[Document layout detection data]
- Opening Delimiter -
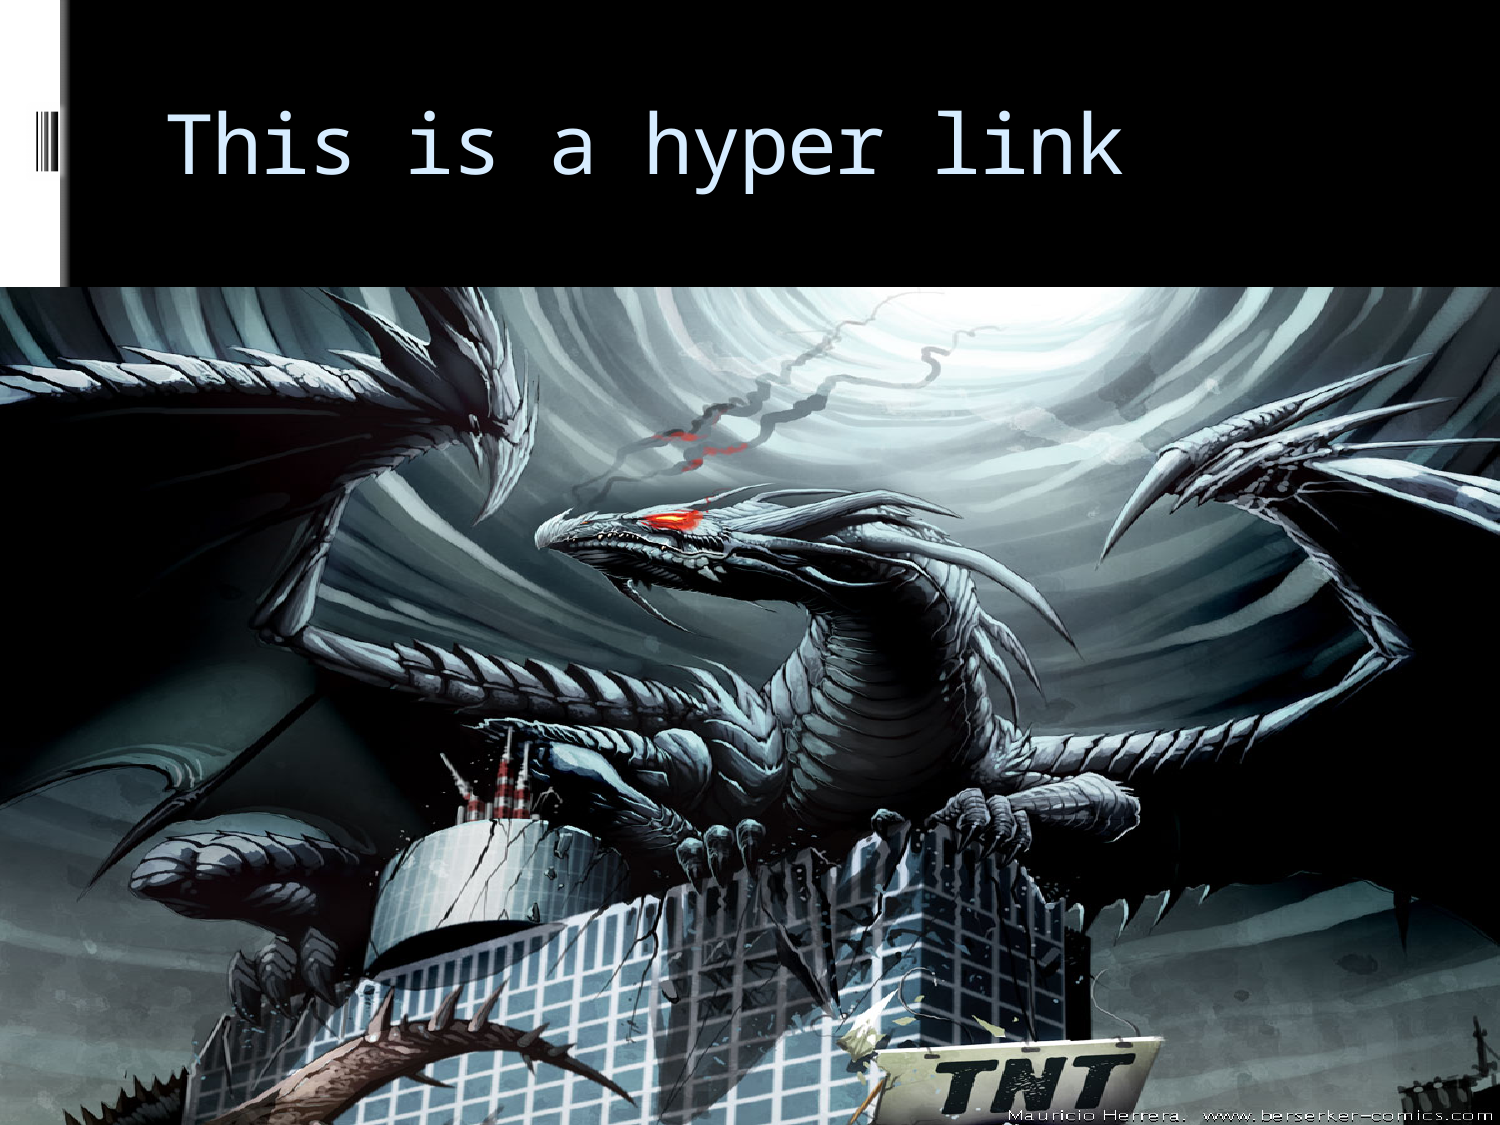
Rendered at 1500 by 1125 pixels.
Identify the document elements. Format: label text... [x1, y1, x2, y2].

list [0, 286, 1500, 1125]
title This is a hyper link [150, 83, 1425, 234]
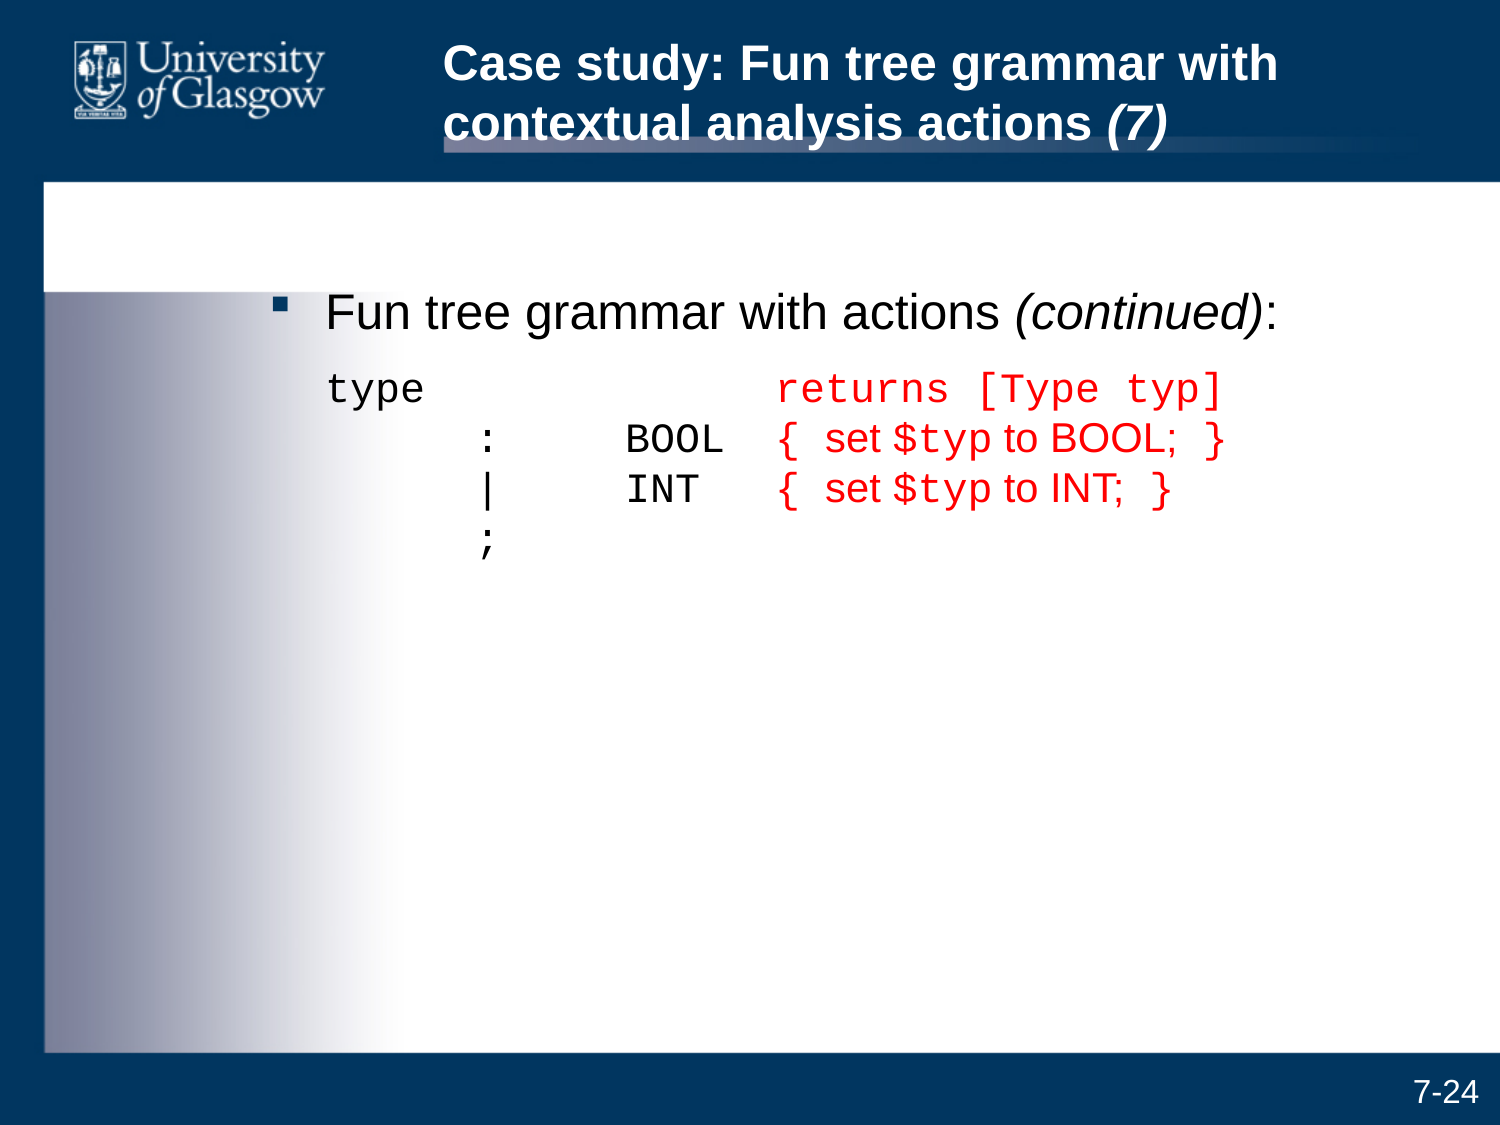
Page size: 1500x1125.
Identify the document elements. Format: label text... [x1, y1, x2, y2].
- Closing Delimiter -
Repeat all of the entries word for word, but omit the pictures.

# Task output
Rendered at 1500 by 1125 pixels.
Identify the document elements. Format: label text... [x1, y1, x2, y2].

list [0, 286, 1500, 1125]
title This is a hyper link [150, 83, 1425, 234]
Page size: 1500x1125.
Identify the document elements. Format: label text... [x1, y1, x2, y2].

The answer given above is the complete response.